Source material:
◆ ◆ ◆ ◆ ◆ ◆ ◆

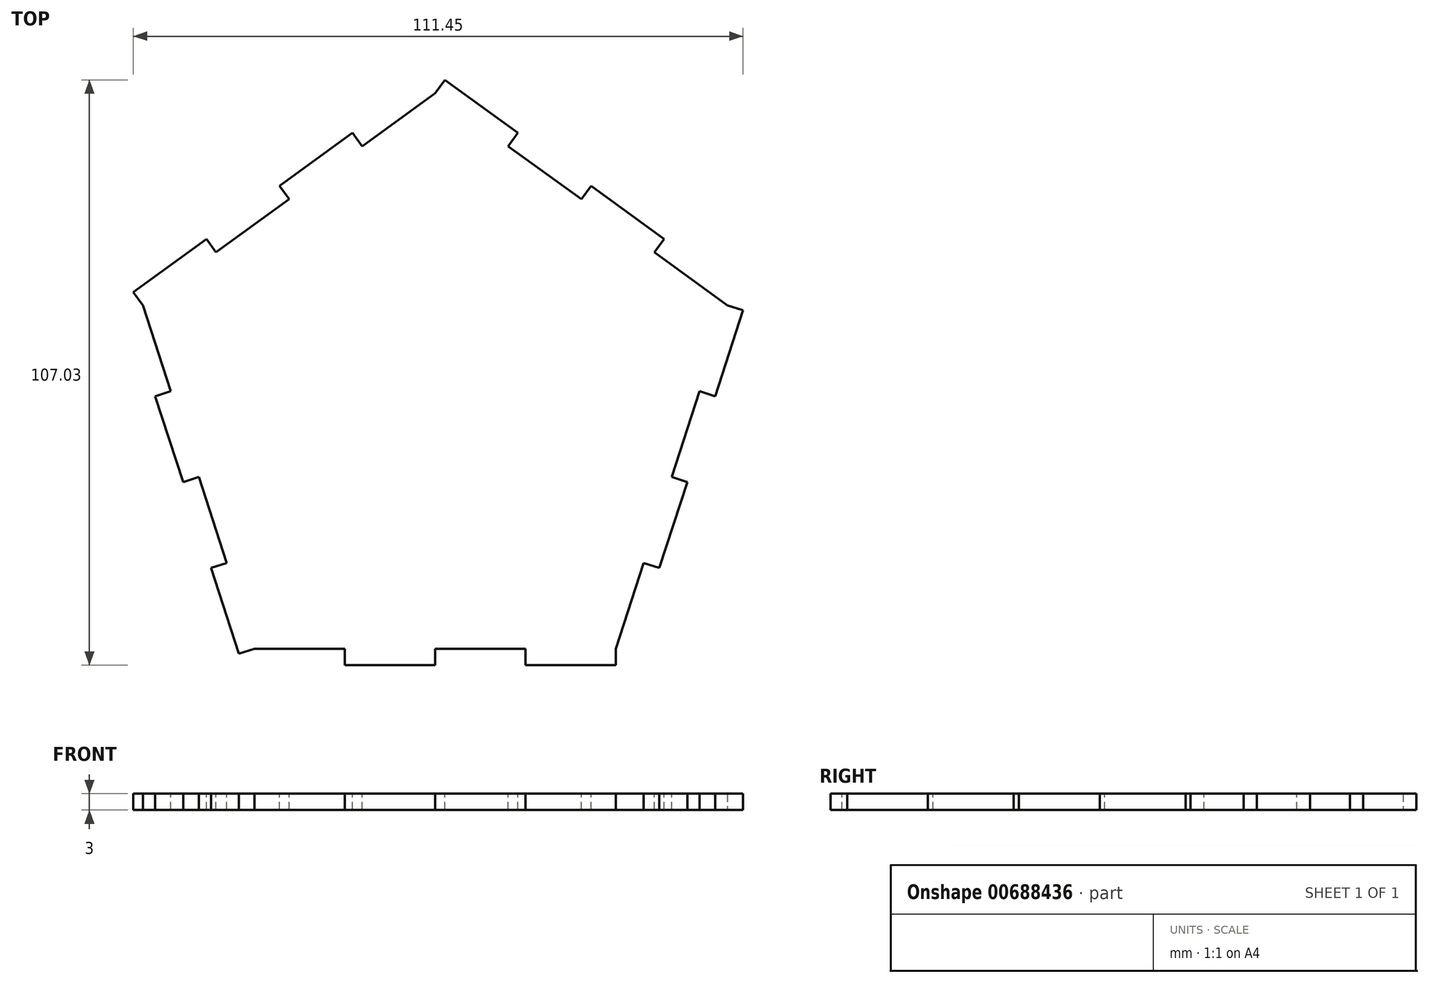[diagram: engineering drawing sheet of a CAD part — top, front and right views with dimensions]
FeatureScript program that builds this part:
annotation { "Feature Type Name" : "Feature", "Feature Type Description" : "" }
export const myFeature = defineFeature(function(context is Context, id is Id, definition is map)
    precondition{}
    {
        {
            var Q0;
            Q0=qCreatedBy(makeId("Top.planeOp"),FACE);
            var sketch = newSketch(context, id + "F0", { "sketchPlane" : qUnion([Q0])});
            skCircle(sketch, "E0.cCircle", {"center": v(0, 0) * mm, "radius": 56.16 * mm, "construction": true});
            skLineSegment(sketch, "E0.0", {"start": v(0, 56.16) * mm, "end": v(53.41, 17.36) * mm});
            skLineSegment(sketch, "E0.1", {"start": v(53.41, 17.36) * mm, "end": v(33.01, -45.44) * mm});
            skLineSegment(sketch, "E0.2", {"start": v(33.01, -45.44) * mm, "end": v(-33.01, -45.44) * mm});
            skLineSegment(sketch, "E0.3", {"start": v(-33.01, -45.44) * mm, "end": v(-53.41, 17.36) * mm});
            skLineSegment(sketch, "E0.4", {"start": v(-53.41, 17.36) * mm, "end": v(0, 56.16) * mm});
            skSolve(sketch);
        }
        {
            assignVariable(context, id + "F1", {"name" : "thickness", "anyValue" : 3 * mm});
        }
        {
            var Q0;
            Q0 = qSketchRegion(id + "F0", true);
            extrude(context, id + "F2", {"entities" : qUnion([Q0]), "depth" : getVariable(context, 'thickness'), "offsetDistance" : 25.4 * mm});
        }
        {
            var Q0;
            Q0=makeQuery(id+"F2.opExtrude","CAP_FACE",FACE,{"disambiguationData":[OSD([sQuery(id+"F0.wireOp",EDGE,"E0.0"),sQuery(id+"F0.wireOp",EDGE,"E0.1"),sQuery(id+"F0.wireOp",EDGE,"E0.2"),sQuery(id+"F0.wireOp",EDGE,"E0.3"),sQuery(id+"F0.wireOp",EDGE,"E0.4")])],"isStart":false});
            var sketch = newSketch(context, id + "F3", { "sketchPlane" : qUnion([Q0])});
            skLineSegment(sketch, "E1", {"start": v(1.76, 58.6) * mm, "end": v(0, 56.16) * mm});
            skLineSegment(sketch, "E2", {"start": v(1.76, 58.6) * mm, "end": v(15.12, 48.89) * mm});
            skLineSegment(sketch, "E3", {"start": v(13.35, 46.46) * mm, "end": v(15.12, 48.89) * mm});
            skLineSegment(sketch, "E4", {"start": v(13.35, 46.46) * mm, "end": v(26.7, 36.76) * mm});
            skLineSegment(sketch, "E5", {"start": v(28.47, 39.19) * mm, "end": v(26.7, 36.76) * mm});
            skLineSegment(sketch, "E6", {"start": v(28.47, 39.19) * mm, "end": v(41.82, 29.48) * mm});
            skLineSegment(sketch, "E7", {"start": v(41.82, 29.48) * mm, "end": v(40.06, 27.06) * mm});
            skLineSegment(sketch, "E8", {"start": v(40.06, 27.06) * mm, "end": v(53.41, 17.36) * mm});
            skLineSegment(sketch, "E9", {"start": v(0, 56.16) * mm, "end": v(0, 0) * mm, "construction": true});
            skLineSegment(sketch, "E10.1.0", {"start": v(-55.18, 19.78) * mm, "end": v(-41.82, 29.48) * mm});
            skLineSegment(sketch, "E10.1.1", {"start": v(-53.41, 17.36) * mm, "end": v(0, 0) * mm, "construction": true});
            skLineSegment(sketch, "E10.1.2", {"start": v(-40.06, 27.06) * mm, "end": v(-26.7, 36.76) * mm});
            skLineSegment(sketch, "E10.1.3", {"start": v(-13.35, 46.46) * mm, "end": v(0, 56.16) * mm});
            skLineSegment(sketch, "E10.1.4", {"start": v(-28.47, 39.19) * mm, "end": v(-15.12, 48.89) * mm});
            skLineSegment(sketch, "E10.1.5", {"start": v(-55.18, 19.78) * mm, "end": v(-53.41, 17.36) * mm});
            skLineSegment(sketch, "E10.1.6", {"start": v(-40.06, 27.06) * mm, "end": v(-41.82, 29.48) * mm});
            skLineSegment(sketch, "E10.1.7", {"start": v(-28.47, 39.19) * mm, "end": v(-26.7, 36.76) * mm});
            skLineSegment(sketch, "E10.1.8", {"start": v(-15.12, 48.89) * mm, "end": v(-13.35, 46.46) * mm});
            skLineSegment(sketch, "E10.2.0", {"start": v(-35.87, -46.36) * mm, "end": v(-40.97, -30.67) * mm});
            skLineSegment(sketch, "E10.2.1", {"start": v(-33.01, -45.44) * mm, "end": v(0, 0) * mm, "construction": true});
            skLineSegment(sketch, "E10.2.2", {"start": v(-38.11, -29.74) * mm, "end": v(-43.21, -14.04) * mm});
            skLineSegment(sketch, "E10.2.3", {"start": v(-48.31, 1.66) * mm, "end": v(-53.41, 17.36) * mm});
            skLineSegment(sketch, "E10.2.4", {"start": v(-46.07, -14.97) * mm, "end": v(-51.17, 0.73) * mm});
            skLineSegment(sketch, "E10.2.5", {"start": v(-35.87, -46.36) * mm, "end": v(-33.01, -45.44) * mm});
            skLineSegment(sketch, "E10.2.6", {"start": v(-38.11, -29.74) * mm, "end": v(-40.97, -30.67) * mm});
            skLineSegment(sketch, "E10.2.7", {"start": v(-46.07, -14.97) * mm, "end": v(-43.21, -14.04) * mm});
            skLineSegment(sketch, "E10.2.8", {"start": v(-51.17, 0.73) * mm, "end": v(-48.31, 1.66) * mm});
            skLineSegment(sketch, "E10.3.0", {"start": v(33.01, -48.44) * mm, "end": v(16.5, -48.44) * mm});
            skLineSegment(sketch, "E10.3.1", {"start": v(33.01, -45.44) * mm, "end": v(0, 0) * mm, "construction": true});
            skLineSegment(sketch, "E10.3.2", {"start": v(16.5, -45.44) * mm, "end": v(0, -45.44) * mm});
            skLineSegment(sketch, "E10.3.3", {"start": v(-16.5, -45.44) * mm, "end": v(-33.01, -45.44) * mm});
            skLineSegment(sketch, "E10.3.4", {"start": v(0, -48.44) * mm, "end": v(-16.5, -48.44) * mm});
            skLineSegment(sketch, "E10.3.5", {"start": v(33.01, -48.44) * mm, "end": v(33.01, -45.44) * mm});
            skLineSegment(sketch, "E10.3.6", {"start": v(16.5, -45.44) * mm, "end": v(16.5, -48.44) * mm});
            skLineSegment(sketch, "E10.3.7", {"start": v(0, -48.44) * mm, "end": v(0, -45.44) * mm});
            skLineSegment(sketch, "E10.3.8", {"start": v(-16.5, -48.44) * mm, "end": v(-16.5, -45.44) * mm});
            skLineSegment(sketch, "E10.4.0", {"start": v(56.27, 16.43) * mm, "end": v(51.17, 0.73) * mm});
            skLineSegment(sketch, "E10.4.1", {"start": v(53.41, 17.36) * mm, "end": v(0, 0) * mm, "construction": true});
            skLineSegment(sketch, "E10.4.2", {"start": v(48.31, 1.66) * mm, "end": v(43.21, -14.04) * mm});
            skLineSegment(sketch, "E10.4.3", {"start": v(38.11, -29.74) * mm, "end": v(33.01, -45.44) * mm});
            skLineSegment(sketch, "E10.4.4", {"start": v(46.07, -14.97) * mm, "end": v(40.97, -30.67) * mm});
            skLineSegment(sketch, "E10.4.5", {"start": v(56.27, 16.43) * mm, "end": v(53.41, 17.36) * mm});
            skLineSegment(sketch, "E10.4.6", {"start": v(48.31, 1.66) * mm, "end": v(51.17, 0.73) * mm});
            skLineSegment(sketch, "E10.4.7", {"start": v(46.07, -14.97) * mm, "end": v(43.21, -14.04) * mm});
            skLineSegment(sketch, "E10.4.8", {"start": v(40.97, -30.67) * mm, "end": v(38.11, -29.74) * mm});
            skPoint(sketch, "E10.center", {"position": v(0, 0) * mm});
            skSolve(sketch);
        }
        {
            var Q0;
            Q0 = qSketchRegion(id + "F3", true);
            extrude(context, id + "F4", {"entities" : qUnion([Q0]), "operationType" : NewBodyOperationType.ADD, "oppositeDirection" : true, "depth" : getVariable(context, 'thickness'), "offsetDistance" : 25.4 * mm});
        }
    });
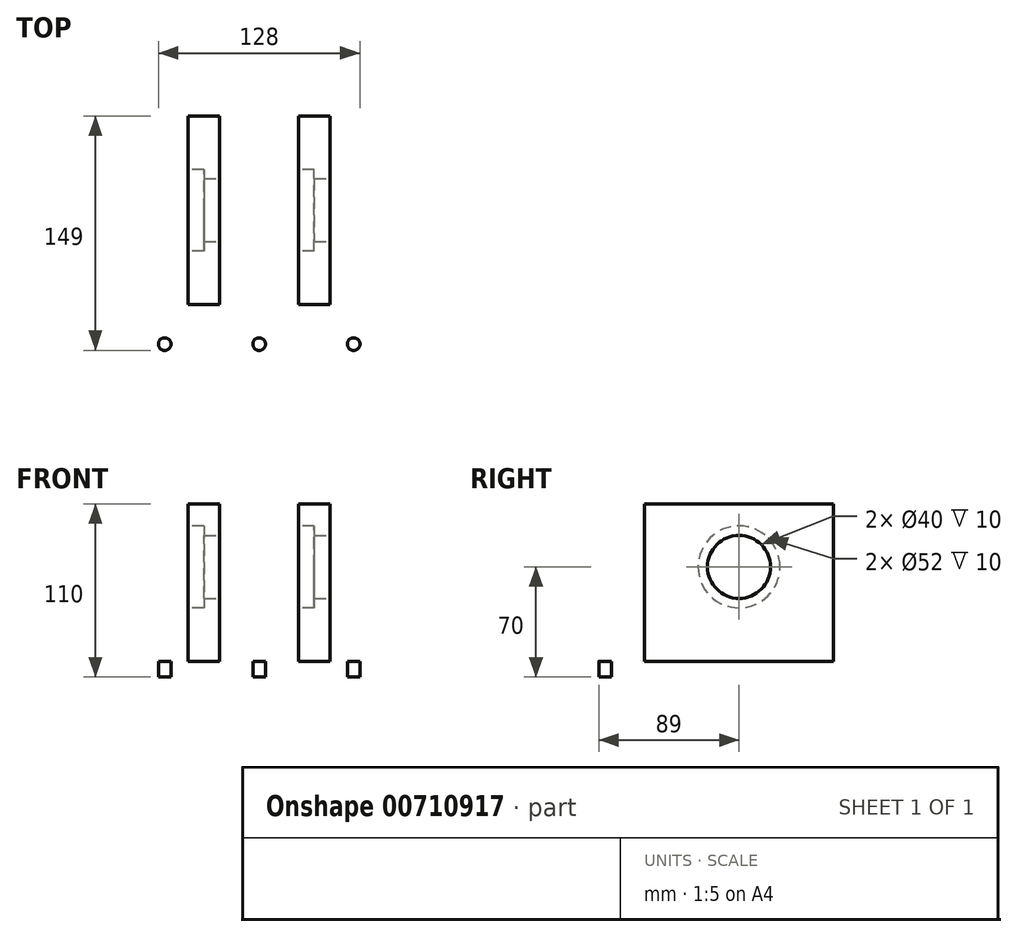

◆ ◆ ◆ ◆ ◆ ◆ ◆

PROMPT
Identify every line in the material above that contains the string "sketchPlane", and copy each of those lines. Matches must have the same case.

CORRECT ANSWER
            var sketch = newSketch(context, id + "F0", { "sketchPlane" : qUnion([Q0])});
            var sketch = newSketch(context, id + "F3", { "sketchPlane" : qUnion([Q0])});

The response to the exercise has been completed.